Generally speaking, skills do an okay job at providing on-demand context. Assuming the AI model is always 12-to-18 months behind in its training data, a skill could potentially backfill any recent framework updates. A skill could potentially undo some training data biases. A skill could potentially apply some of your sensibilities to the output. I’ve seen some impressive results with design guidance skills… but I’ve also seen tons of mediocre results from the same skills. That’s why I deliberately use the word “potentially”. When skills can be optionally included, it’s hard to understand the when and why behind how they get applied.
In that way, skills remind me a bit of magic numbers.

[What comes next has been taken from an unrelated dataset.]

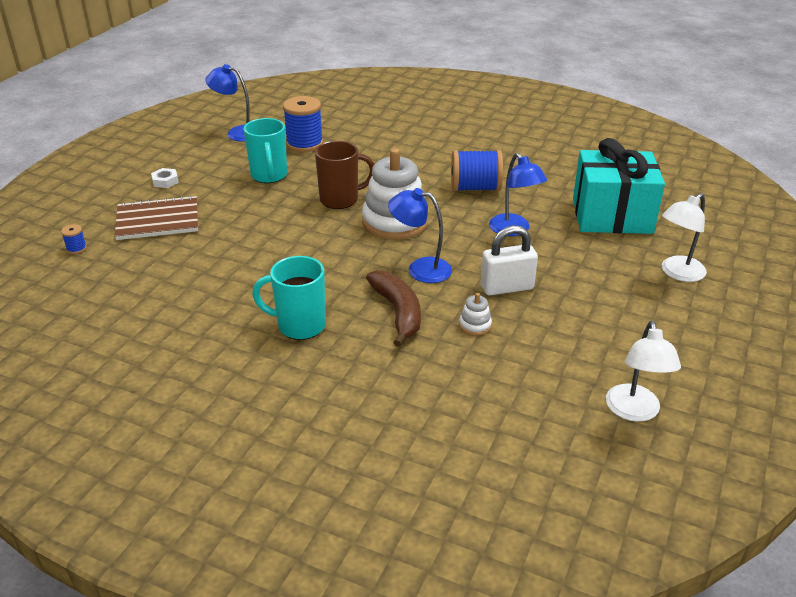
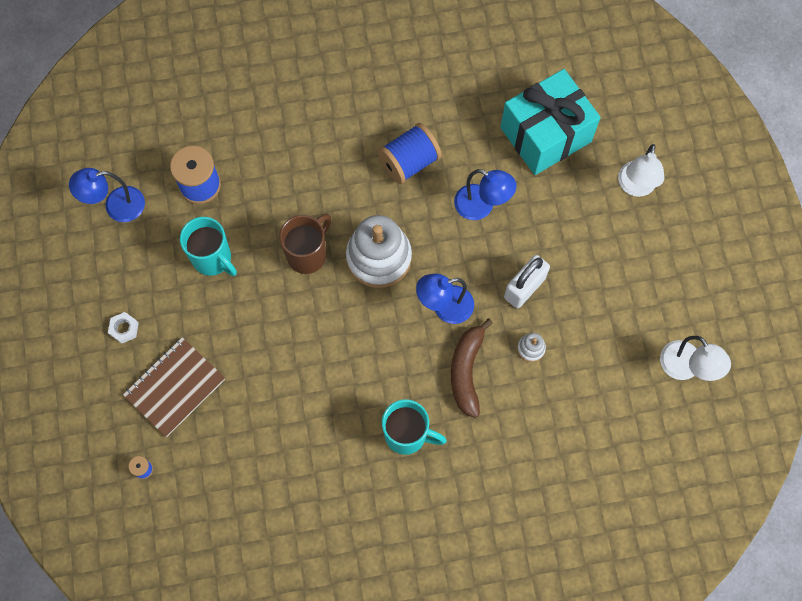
camera: 35 degrees left, 35 degrees up
turquoise mug [252,256,326,340] -> turquoise mug turned 135 degrees counterclockwise [382,399,447,455]
brown banana [366,270,421,347] -> brown banana turned 120 degrees counterclockwise [451,318,493,418]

In programming “magic numbers” are a pattern you typically try to avoid. They’re a code smell that you haven’t actually solved the problem, but found a workaround that only works in a particular context. They’re a flashing light that you have brittle logic somewhere in your system. “We don’t know why, but setting the value to 42 appears to have fixed the issue” is a phrase that should send shivers down the spine.
And so now we have these “magic words” in our codebases. Spells, essentially. Spells that work sometimes. Spells that we cast with no practical way to measure their effectiveness. They are prayers as much as they are instructions.

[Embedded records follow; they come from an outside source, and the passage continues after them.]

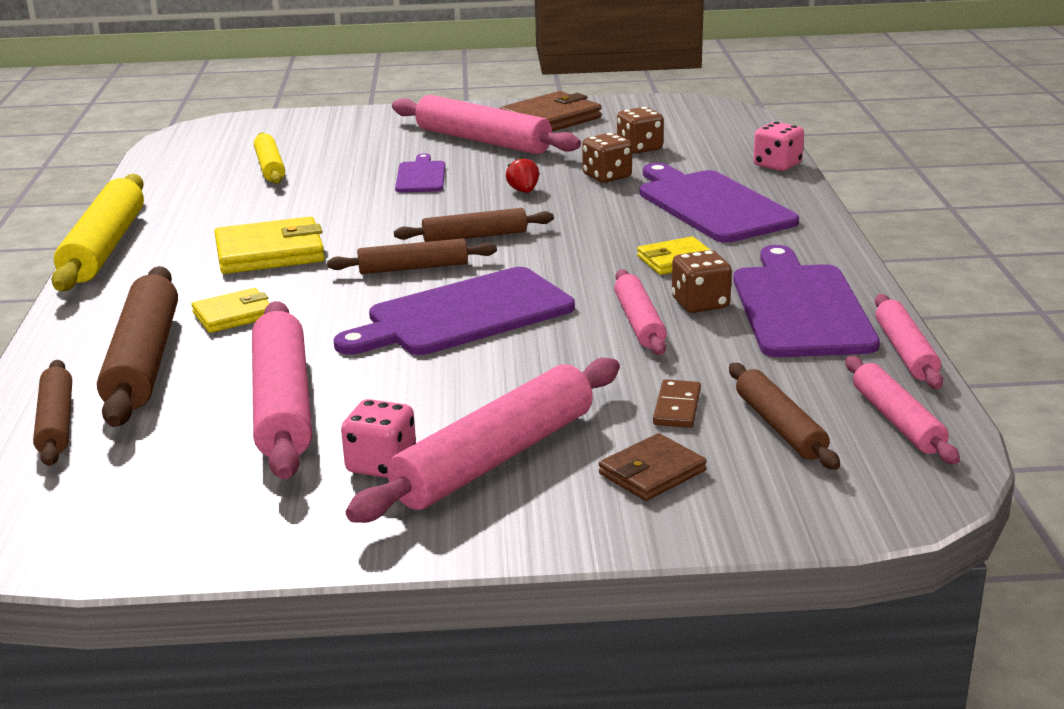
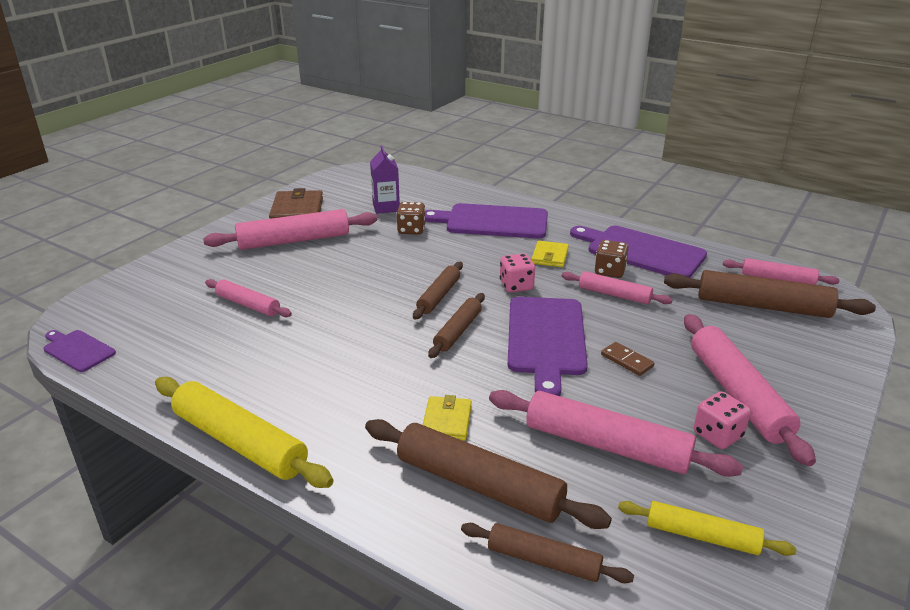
camera: 55 degrees left, 5 degrees up
yellow wallet [214,217,325,274] -> none
yellow rolling pin [254,132,285,184] -> yellow rolling pin moved to [618,501,796,556]
purple cutting board [395,154,445,193] -> purple cutting board moved to [43,330,116,372]
red strawberry [506,157,539,193] -> none
brown wallet [599,433,707,501] -> none
brown dice [617,107,664,154] -> purple carton [370,145,400,214]
brown domino [653,379,701,428] -> brown domino moved to [601,342,655,376]
brown rolling pin [729,363,840,470] -> brown rolling pin [664,270,876,318], size x1.71
pink dice [753,122,804,171] -> pink dice moved to [500,253,535,293]
pink rolling pin [875,294,943,389] -> pink rolling pin moved to [205,279,292,317]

Were we to sit next to each other and cast the same spell from the same book with the same wand; one of us could have a graceful floating feather and the other could have avada kedavra’d their guts out onto the floor. That unstable magic is by design. That element of randomness –to which the models depend– still gives me apprehension.

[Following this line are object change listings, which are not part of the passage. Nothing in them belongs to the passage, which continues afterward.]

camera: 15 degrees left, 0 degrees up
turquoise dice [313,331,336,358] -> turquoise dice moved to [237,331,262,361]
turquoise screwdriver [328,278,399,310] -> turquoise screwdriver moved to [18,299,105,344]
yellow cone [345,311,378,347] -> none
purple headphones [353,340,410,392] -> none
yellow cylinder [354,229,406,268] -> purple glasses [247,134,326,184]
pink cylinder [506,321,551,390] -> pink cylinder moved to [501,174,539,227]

There’s an opaqueness to it all. I understand how listing skills in an AGENTS.md gives the agent context on where to find more context. But how do you know if those words are the right words? If I cut the amount of words (read: “tokens”) in a skill in half, does it still work? If I double the amount of words, does it work better? Those questions matter when too little context is not enough context and too much context causes context rot. It also matters when you’re charged per-token and more tokens is more time on the GPU. How do you determine the “Minimum Viable Context” needed to get quality out of the machines?
That sort of quality variance is uncomfortable for me from a tooling perspective. Tooling should be highly consistent and this has a “works on my machine” vibe to it. I suppose all my discomfort goes away if I quit caring about the outputs. If I embrace the cognitive dissonance and switch to a “ZOMG the future is amazeballs” hype mode, my job becomes a lot easier. But my brain has been unsuccessful in doing that thus far. I like magic and mystery, but hope- or luck-based development has its challenges for me.
Looking ahead, I expect these types of errant conjurations will come under more scrutiny when the free money subsidies run out and consumers inherit the full cost of the models’ mistakes. Supply chain constraints around memory and GPUs are already making compute a scarce resource, but our Gas Towns plunder onward. When the cost of wrong answers goes up and more and more people spend all their monthly credits on hallucinations, that will be a lot of dissatisfied users.
Anyways, all this changes so much. Today it’s skills, before that MCP, before that PRDs, before that prompt engineering… what is it going to be next quarter? And aren’t those are all flavors of the same managing context puzzle? Churn, churn, churn, I suppose.